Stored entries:

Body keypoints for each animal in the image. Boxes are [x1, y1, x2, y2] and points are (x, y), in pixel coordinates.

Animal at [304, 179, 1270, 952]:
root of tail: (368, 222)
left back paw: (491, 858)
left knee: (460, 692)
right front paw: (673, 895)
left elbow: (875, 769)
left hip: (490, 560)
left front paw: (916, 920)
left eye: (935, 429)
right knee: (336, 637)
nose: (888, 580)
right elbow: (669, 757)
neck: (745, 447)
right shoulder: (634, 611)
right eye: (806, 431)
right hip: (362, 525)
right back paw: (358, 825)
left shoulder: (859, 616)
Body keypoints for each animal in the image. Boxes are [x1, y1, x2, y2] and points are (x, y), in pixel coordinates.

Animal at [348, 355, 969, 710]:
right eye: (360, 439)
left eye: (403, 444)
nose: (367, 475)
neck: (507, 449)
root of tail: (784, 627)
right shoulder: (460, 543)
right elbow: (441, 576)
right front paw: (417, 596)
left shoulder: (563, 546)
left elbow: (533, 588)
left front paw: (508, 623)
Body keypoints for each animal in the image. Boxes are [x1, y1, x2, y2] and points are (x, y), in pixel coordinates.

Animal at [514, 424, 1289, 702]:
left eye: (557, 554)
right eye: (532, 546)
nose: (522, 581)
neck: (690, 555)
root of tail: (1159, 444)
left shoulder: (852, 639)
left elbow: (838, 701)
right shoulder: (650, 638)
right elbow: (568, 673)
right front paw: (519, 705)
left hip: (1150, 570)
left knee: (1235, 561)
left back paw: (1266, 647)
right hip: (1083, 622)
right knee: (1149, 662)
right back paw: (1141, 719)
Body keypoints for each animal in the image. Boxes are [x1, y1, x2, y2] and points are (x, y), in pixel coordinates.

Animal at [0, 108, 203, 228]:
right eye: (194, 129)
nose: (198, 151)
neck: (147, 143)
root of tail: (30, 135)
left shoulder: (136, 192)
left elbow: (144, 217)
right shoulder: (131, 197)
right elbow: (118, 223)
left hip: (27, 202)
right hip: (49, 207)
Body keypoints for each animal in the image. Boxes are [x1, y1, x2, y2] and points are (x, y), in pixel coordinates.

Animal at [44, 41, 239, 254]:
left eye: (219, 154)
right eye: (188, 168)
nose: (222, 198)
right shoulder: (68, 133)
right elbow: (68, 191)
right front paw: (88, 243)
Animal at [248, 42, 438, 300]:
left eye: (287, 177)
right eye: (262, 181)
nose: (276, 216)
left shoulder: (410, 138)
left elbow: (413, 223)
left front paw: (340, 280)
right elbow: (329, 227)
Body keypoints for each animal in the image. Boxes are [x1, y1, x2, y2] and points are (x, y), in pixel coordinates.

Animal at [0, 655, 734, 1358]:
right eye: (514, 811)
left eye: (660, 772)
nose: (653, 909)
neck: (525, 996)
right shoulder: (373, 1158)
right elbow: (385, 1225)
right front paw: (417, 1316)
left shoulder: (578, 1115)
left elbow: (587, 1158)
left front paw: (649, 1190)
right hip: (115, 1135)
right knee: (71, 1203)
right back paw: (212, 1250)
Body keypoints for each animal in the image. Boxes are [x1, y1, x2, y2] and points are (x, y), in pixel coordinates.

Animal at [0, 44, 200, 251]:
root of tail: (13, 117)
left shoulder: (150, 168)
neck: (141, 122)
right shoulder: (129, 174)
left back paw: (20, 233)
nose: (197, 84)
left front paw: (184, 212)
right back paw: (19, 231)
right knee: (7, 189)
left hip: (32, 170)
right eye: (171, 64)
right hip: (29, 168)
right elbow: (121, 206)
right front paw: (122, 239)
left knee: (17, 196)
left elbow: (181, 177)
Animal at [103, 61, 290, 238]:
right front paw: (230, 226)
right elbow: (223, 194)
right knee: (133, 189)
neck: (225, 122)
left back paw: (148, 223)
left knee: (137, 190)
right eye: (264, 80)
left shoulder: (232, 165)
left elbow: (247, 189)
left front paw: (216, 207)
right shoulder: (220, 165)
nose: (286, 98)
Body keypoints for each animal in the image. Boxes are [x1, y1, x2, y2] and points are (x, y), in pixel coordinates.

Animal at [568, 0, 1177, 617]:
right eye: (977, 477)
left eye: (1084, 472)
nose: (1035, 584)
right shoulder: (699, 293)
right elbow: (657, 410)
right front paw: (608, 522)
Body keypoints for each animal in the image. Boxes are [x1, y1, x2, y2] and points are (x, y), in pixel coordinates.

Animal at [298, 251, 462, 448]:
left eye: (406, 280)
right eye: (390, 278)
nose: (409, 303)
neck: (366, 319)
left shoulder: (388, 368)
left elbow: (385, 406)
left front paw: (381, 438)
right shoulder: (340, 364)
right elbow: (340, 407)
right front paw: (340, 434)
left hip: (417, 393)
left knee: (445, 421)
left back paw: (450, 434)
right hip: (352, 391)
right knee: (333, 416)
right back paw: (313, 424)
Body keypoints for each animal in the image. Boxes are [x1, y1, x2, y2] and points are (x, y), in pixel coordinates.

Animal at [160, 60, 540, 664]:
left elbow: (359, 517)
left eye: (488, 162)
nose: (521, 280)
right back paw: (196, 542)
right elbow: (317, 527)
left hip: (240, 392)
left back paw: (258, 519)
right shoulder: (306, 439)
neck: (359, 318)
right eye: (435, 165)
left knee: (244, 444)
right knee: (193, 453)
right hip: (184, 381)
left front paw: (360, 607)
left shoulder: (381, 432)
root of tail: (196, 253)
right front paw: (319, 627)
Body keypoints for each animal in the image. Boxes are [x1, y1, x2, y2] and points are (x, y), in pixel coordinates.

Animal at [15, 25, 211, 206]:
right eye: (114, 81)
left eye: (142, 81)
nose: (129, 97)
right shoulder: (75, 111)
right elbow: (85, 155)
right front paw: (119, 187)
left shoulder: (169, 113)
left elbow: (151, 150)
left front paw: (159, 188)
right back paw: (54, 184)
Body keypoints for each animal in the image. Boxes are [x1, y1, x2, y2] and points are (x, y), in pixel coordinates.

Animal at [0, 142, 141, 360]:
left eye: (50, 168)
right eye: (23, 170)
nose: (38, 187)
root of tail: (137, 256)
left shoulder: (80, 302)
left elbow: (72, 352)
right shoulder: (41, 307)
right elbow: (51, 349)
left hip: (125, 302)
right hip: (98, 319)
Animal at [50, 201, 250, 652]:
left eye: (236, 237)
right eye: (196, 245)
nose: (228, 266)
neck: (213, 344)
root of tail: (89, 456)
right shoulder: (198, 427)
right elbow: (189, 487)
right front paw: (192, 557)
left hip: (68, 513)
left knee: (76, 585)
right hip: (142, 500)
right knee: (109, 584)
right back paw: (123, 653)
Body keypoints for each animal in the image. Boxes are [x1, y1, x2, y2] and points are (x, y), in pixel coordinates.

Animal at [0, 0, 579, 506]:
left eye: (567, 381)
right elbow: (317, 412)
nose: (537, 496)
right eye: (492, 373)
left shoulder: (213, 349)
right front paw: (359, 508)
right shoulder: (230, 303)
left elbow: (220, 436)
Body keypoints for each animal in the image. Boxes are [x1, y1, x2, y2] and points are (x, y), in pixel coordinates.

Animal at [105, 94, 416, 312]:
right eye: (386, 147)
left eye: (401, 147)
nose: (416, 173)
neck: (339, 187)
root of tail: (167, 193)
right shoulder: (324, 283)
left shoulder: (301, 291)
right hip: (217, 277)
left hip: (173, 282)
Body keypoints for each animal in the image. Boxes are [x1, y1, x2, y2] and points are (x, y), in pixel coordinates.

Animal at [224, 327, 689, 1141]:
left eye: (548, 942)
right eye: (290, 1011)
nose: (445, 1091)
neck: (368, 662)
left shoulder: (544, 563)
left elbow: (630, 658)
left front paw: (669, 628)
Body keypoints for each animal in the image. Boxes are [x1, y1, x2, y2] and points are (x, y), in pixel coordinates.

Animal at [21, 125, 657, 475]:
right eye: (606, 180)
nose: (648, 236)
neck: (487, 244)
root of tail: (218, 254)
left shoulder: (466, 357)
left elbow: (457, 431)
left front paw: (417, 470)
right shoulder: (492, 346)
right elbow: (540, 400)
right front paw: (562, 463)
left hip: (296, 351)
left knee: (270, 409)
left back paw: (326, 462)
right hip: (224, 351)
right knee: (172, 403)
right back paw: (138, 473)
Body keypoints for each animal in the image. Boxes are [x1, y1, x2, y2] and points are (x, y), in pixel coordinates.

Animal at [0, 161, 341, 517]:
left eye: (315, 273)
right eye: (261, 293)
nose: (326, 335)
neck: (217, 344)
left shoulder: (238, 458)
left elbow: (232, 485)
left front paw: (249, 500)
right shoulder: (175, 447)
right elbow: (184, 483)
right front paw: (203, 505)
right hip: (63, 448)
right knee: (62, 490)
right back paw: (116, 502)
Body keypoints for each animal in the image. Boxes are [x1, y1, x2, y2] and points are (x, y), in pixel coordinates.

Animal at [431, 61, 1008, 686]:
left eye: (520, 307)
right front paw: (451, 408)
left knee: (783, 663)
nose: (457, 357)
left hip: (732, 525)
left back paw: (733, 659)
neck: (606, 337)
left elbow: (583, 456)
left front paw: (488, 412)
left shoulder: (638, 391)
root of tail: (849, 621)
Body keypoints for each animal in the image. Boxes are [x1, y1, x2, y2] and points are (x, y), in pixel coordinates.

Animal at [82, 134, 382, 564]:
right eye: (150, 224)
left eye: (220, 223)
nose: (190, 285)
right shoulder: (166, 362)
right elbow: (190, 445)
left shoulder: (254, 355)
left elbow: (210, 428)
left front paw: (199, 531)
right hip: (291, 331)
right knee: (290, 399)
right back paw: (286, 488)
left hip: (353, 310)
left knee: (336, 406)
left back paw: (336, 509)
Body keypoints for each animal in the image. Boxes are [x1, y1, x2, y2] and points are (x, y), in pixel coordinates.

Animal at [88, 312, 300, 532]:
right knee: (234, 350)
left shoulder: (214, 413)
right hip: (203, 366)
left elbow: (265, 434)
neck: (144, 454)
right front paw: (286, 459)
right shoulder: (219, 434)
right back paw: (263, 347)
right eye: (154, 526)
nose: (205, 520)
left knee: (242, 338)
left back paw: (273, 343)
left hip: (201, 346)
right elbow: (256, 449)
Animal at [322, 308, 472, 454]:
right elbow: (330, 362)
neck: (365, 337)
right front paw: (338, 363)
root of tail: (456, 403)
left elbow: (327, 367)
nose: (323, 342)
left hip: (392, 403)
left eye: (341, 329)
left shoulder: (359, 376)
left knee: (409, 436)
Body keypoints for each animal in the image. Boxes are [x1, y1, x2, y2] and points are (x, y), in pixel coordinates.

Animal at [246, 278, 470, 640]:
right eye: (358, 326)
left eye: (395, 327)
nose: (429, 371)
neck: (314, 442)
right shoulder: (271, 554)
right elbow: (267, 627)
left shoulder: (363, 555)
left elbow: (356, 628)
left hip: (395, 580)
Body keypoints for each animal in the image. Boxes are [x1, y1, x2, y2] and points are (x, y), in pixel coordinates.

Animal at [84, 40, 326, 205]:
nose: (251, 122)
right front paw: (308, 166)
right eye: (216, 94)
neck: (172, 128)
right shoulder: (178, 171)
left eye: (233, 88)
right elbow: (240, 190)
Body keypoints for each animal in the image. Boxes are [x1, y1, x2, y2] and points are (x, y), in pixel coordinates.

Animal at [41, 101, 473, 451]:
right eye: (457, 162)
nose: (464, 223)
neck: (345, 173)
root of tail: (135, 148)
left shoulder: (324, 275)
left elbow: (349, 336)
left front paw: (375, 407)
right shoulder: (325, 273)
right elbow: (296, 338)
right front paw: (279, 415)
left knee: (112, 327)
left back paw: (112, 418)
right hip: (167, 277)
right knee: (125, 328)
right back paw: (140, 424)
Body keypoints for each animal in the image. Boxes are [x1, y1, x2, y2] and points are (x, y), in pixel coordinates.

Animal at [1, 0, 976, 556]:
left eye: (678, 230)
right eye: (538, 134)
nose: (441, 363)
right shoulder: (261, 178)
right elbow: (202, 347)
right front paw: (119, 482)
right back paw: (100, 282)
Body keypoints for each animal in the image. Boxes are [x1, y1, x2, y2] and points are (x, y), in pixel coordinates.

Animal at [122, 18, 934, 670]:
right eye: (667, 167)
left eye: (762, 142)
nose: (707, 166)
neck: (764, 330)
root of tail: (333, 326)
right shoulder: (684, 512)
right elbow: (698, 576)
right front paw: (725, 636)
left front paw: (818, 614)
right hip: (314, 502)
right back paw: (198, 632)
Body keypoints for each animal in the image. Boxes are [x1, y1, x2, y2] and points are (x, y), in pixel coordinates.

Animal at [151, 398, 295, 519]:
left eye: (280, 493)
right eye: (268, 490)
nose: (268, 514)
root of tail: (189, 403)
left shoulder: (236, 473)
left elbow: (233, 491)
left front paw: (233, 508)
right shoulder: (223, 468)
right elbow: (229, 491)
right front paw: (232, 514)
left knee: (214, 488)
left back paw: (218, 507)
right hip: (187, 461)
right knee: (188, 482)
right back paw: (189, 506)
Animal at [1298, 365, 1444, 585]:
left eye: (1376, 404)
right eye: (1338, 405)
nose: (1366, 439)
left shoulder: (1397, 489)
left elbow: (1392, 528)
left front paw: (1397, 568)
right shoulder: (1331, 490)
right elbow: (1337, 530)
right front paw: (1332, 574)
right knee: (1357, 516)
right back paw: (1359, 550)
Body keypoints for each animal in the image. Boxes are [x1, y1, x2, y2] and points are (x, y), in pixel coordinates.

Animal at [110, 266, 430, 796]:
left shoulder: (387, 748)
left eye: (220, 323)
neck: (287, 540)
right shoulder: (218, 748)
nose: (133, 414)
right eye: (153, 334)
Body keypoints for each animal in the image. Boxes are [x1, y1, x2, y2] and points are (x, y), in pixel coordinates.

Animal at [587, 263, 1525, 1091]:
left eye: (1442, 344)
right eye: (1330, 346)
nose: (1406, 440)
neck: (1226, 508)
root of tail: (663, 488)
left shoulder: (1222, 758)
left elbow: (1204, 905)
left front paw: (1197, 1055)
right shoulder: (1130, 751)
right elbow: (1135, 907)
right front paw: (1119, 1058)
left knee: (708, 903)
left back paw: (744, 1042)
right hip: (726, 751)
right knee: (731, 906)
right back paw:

WHAT IS NEEDED →
Scan the entries above for the line containing "right eye: (386, 147)", and copy it and all lines after it exactly, down to and including the line containing "left shoulder: (238, 458)".

SOLUTION FOR THIS EXERCISE →
right eye: (386, 147)
left eye: (401, 147)
nose: (416, 173)
neck: (339, 187)
root of tail: (167, 193)
right shoulder: (324, 283)
left shoulder: (301, 291)
right hip: (217, 277)
left hip: (173, 282)
Body keypoints for each animal in the image. Boxes are [x1, y1, x2, y2] and points are (x, y), in pixel coordinates.

Animal at [224, 327, 689, 1141]:
left eye: (548, 942)
right eye: (290, 1011)
nose: (445, 1091)
neck: (368, 662)
left shoulder: (544, 563)
left elbow: (630, 658)
left front paw: (669, 628)
Body keypoints for each animal in the image. Boxes are [x1, y1, x2, y2] and points are (x, y), in pixel coordinates.

Animal at [21, 125, 657, 475]:
right eye: (606, 180)
nose: (648, 236)
neck: (487, 244)
root of tail: (218, 254)
left shoulder: (466, 357)
left elbow: (457, 431)
left front paw: (417, 470)
right shoulder: (492, 346)
right elbow: (540, 400)
right front paw: (562, 463)
left hip: (296, 351)
left knee: (270, 409)
left back paw: (326, 462)
right hip: (224, 351)
right knee: (172, 403)
right back paw: (138, 473)
Body keypoints for each animal in the image. Boxes are [x1, y1, x2, y2] and points are (x, y), in pixel coordinates.

Animal at [0, 161, 341, 517]:
left eye: (315, 273)
right eye: (261, 293)
nose: (326, 335)
neck: (217, 344)
left shoulder: (238, 458)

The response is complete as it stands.